The paper tackles the problem of improving robustness and adaptability in vision-language models by proposing Dropout Prompt Learning, which applies dropout to tokens with flexible probabilities based on token significance and uses residual entropy regularization, achieving performance gains such as surpassing KgCoOp by 5.10% and PromptSRC by 2.13% on base-to-novel generalization.

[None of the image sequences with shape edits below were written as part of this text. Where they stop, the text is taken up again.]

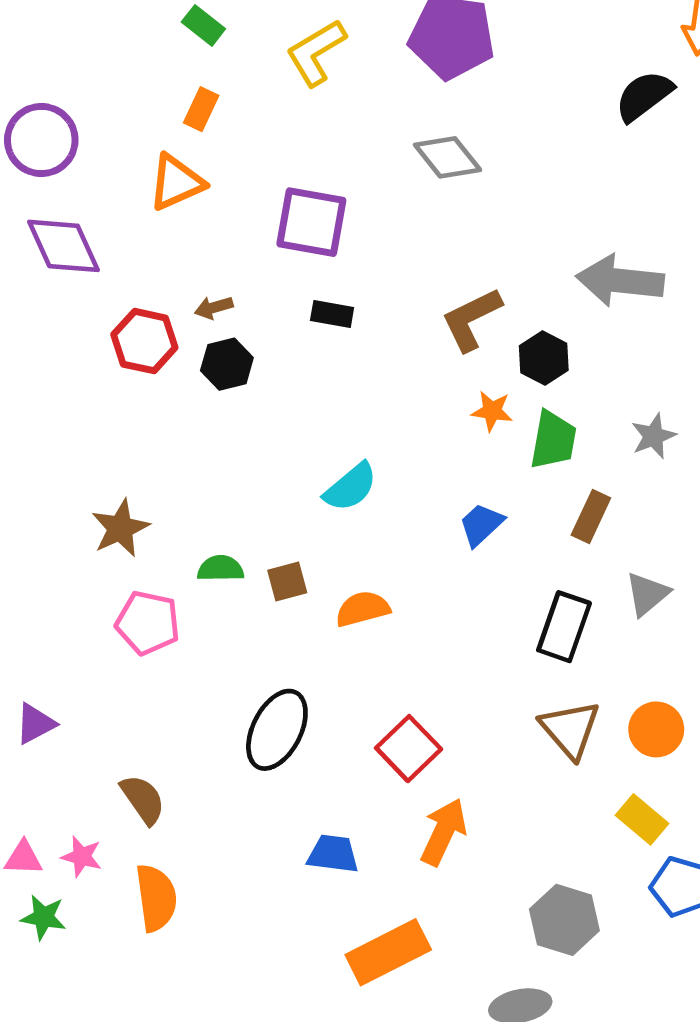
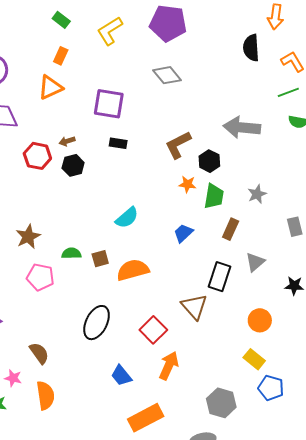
black semicircle: (644, 96) -> (251, 48), turned -56
orange semicircle: (363, 609) -> (133, 270), size x1.4
brown triangle: (570, 729) -> (194, 307), moved
blue trapezoid: (333, 854) -> (121, 376), turned -135

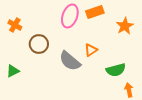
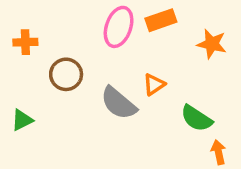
orange cross: (15, 25) -> (25, 42), turned -32
orange star: (125, 26) -> (212, 44), turned -30
green semicircle: (116, 70) -> (196, 118), turned 48

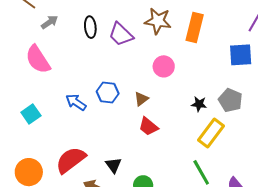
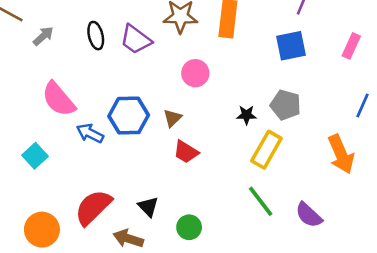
pink semicircle: (38, 59) -> (59, 99), moved
blue hexagon: (108, 92) -> (129, 116), size x1.4

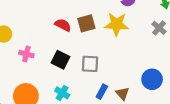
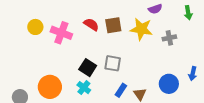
gray cross: (159, 28) -> (169, 38), moved, turned 32
pink cross: (26, 54) -> (61, 33), moved, size x1.5
black square: (60, 60) -> (88, 68), moved

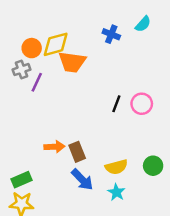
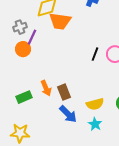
orange circle: (32, 48) -> (23, 49), moved
orange arrow: (54, 147) -> (46, 88), turned 70
green rectangle: (22, 180) -> (24, 97), moved

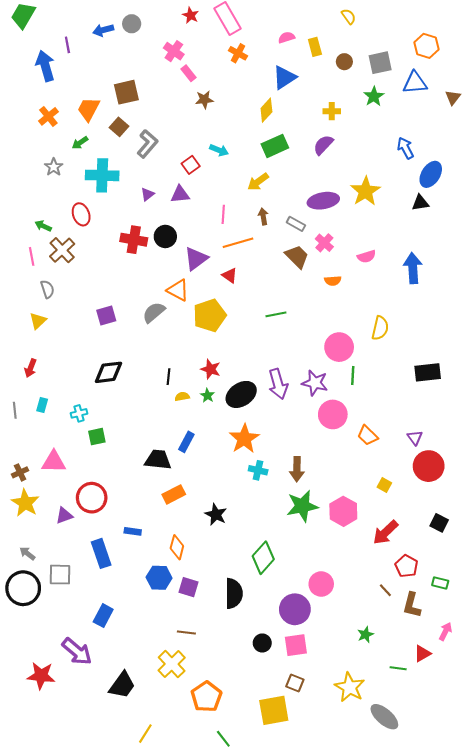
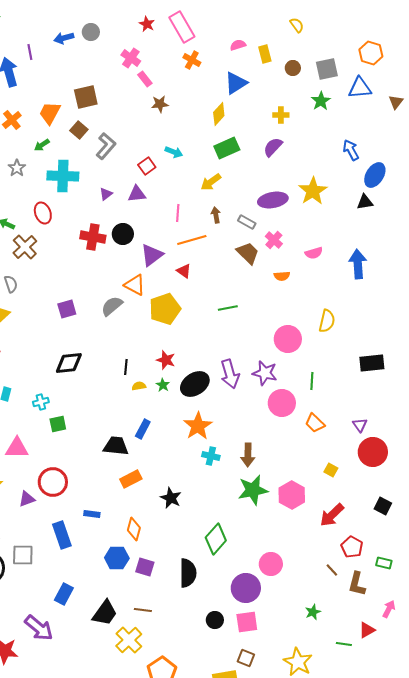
green line: (353, 375) -> (312, 381), moved
black trapezoid: (122, 685) -> (105, 613), moved

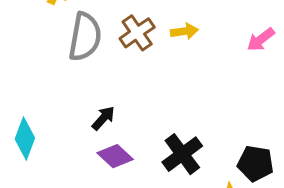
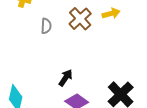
gray semicircle: (85, 37) -> (46, 26), size x0.5

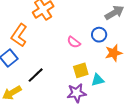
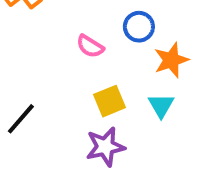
cyan triangle: (98, 80) -> (161, 105), moved, turned -40

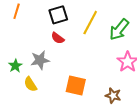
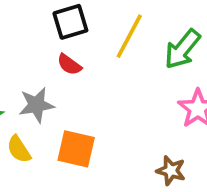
orange square: (76, 85) -> (76, 149), moved

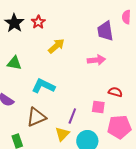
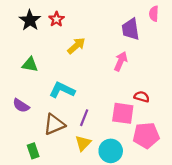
pink arrow: (96, 60) -> (121, 61), turned -60
pink square: (98, 107) -> (123, 113), size x1.5
purple line: (72, 116) -> (84, 118), moved

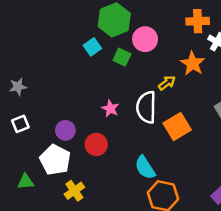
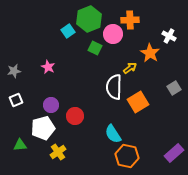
orange cross: (198, 21) -> (130, 20), moved
cyan square: (92, 47) -> (68, 31), moved
pink star: (110, 109) -> (48, 67), moved
white pentagon: (55, 160) -> (43, 128), turned 30

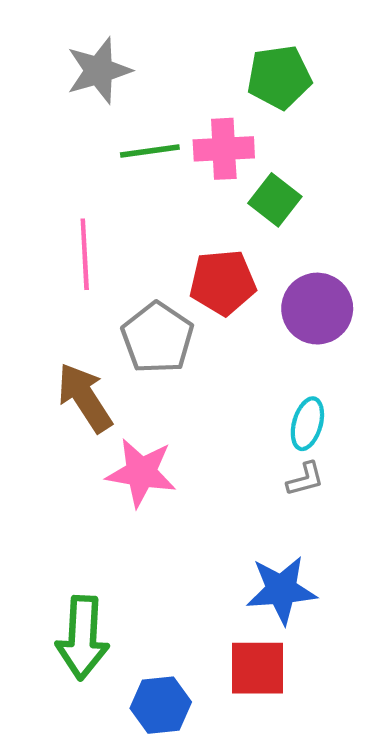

Dropout is a widely used regularization technique which improves the generalization ability of a model by randomly dropping neurons. In light of this, we propose Dropout Prompt Learning, which aims for applying dropout to improve the robustness of the vision-language models. Different from the vanilla dropout, we apply dropout on the tokens of the textual and visual branches, where we evaluate the token significance considering both intra-modal context and inter-modal alignment, enabling flexible dropout probabilities for each token. Moreover, to maintain semantic alignment for general knowledge transfer while encouraging the diverse representations that dropout introduces, we further propose residual entropy regularization. Experiments on 15 benchmarks show our method's effectiveness in challenging scenarios like low-shot learning, long-tail classification, and out-of-distribution generalization. Notably, our method surpasses regularization-based methods including KgCoOp by 5.10% and PromptSRC by 2.13% in performance on base-to-novel generalization.